106 Ga. 799 | Ga. | 1899
Elizabeth Story and M. E. Demore brought suit against the executor of Davidson, alleging that Davidson was the executor of the will of Albert H. Story, and that they were among the legatees under the will, and having purchased the interest of all of the other legatees, were entitled to the entire estate of the testator. The petition prayed for an accounting as to certain specific items with which it was claimed the estate of Davidson was chargeable, and also “an accounting by the defendant for all sums collected and paid out for the estate of Albert H. Story” by Davidson as his executor. Upon the application of the plaintiffs an auditor was appointed, who, having heard the case, filed his report finding in favor of the plaintiffs as to certain items and against them as to others. The report concluded with the following summary, showing what the total amount of the recovery of the plaintiffs should be :
“Executor’s commissions improperly retained.........f 172.31
Loss to estate in interest on Cary note.................... 294.00
Rents collected and unaccounted for..................... 36.25
502.56
Deduct amount due executor as shown above......... 203.16
Balance in plaintiffs’ favor................................. 299.40
7% interest thereon from Dec 2, ’95 to date............ 47.42
346.82
7% interest thereon from June 16, ’91,to date......... 353.01
1,103.01
Total amount due 'this date............................. 1,449.83
Interest will run from this date (March 7, 1898) on ($299.40 and $750) $1,049.40 at the rate of seven per cent., to be added to the $1,449.83.”

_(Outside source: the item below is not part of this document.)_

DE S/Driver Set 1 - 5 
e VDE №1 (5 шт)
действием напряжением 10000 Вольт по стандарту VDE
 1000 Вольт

Exceptions, both of law and fact, were filed by the plaintiffs and by the defendant. The judge dismissed all of the exceptions, and passed an order confirming the auditor’s report and directing a verdict and decree to be taken in conformity therewith, and also directing that the fee allowed the auditor for his services be divided equally between the plaintiffs and defendant. The defendant filed a bill of exceptions, complaining of the rulings of the judge which were adverse to him; and a cross-bill of exceptions, complaining of the refusal of the judge to sustain their exceptions, was filed by the plaintiffs.
Further complaint is made, in regard to this item, that no interest should have been charged until a demand was made upon the executor of Davidson. It was contended that this case fell within the rule laid down in section 2881 of the Civil Code, which declares that “Where money can be recovered because of a mistake, or other like reasons, no interest runs until after demand and refusal to refund.” There is nothing in this case which would make the retention by Davidson of the attorneys’ fees such a mistake as to make the section applicable, nor does any other reason appear which would relieve from the penalty of paying interest one who, without authority of law, diverts from the proper channel funds in his hands. That this diversion was made in good faith and with honest intentions is not sufficient to bring the case within the rule laid down in the section quoted. If Davidson’s estate is liable for the retention of this amount, it is certainly liable for interest from the time that it was improperly retained, and the decision of the auditor to this effect was not erroneous.
There is a variance between the verdict and decree and the auditor’s report, but it is not necessary to reverse the judgment, in order to remedy this. It being clear from the record that the judge intended that the verdict and decree should follow the auditor’s report, and the bill of exceptions showing that his attention was not called to this variance when the decree was. signed, and was raised for the first time when the bill of exceptions was tendered to him, direction is given that the verdict and decree be amended so ¡as to conform to the report of the auditor. As this could have been done by simple motion in the superior court, and the correction of the discrepancy did not necessitate a resort to this court, the costs of bringing the main bill of exceptions here will not be taxed against the defendant in error.
Judgment on main bill of exceptions affirmed, with direction; cross-bill dismissed.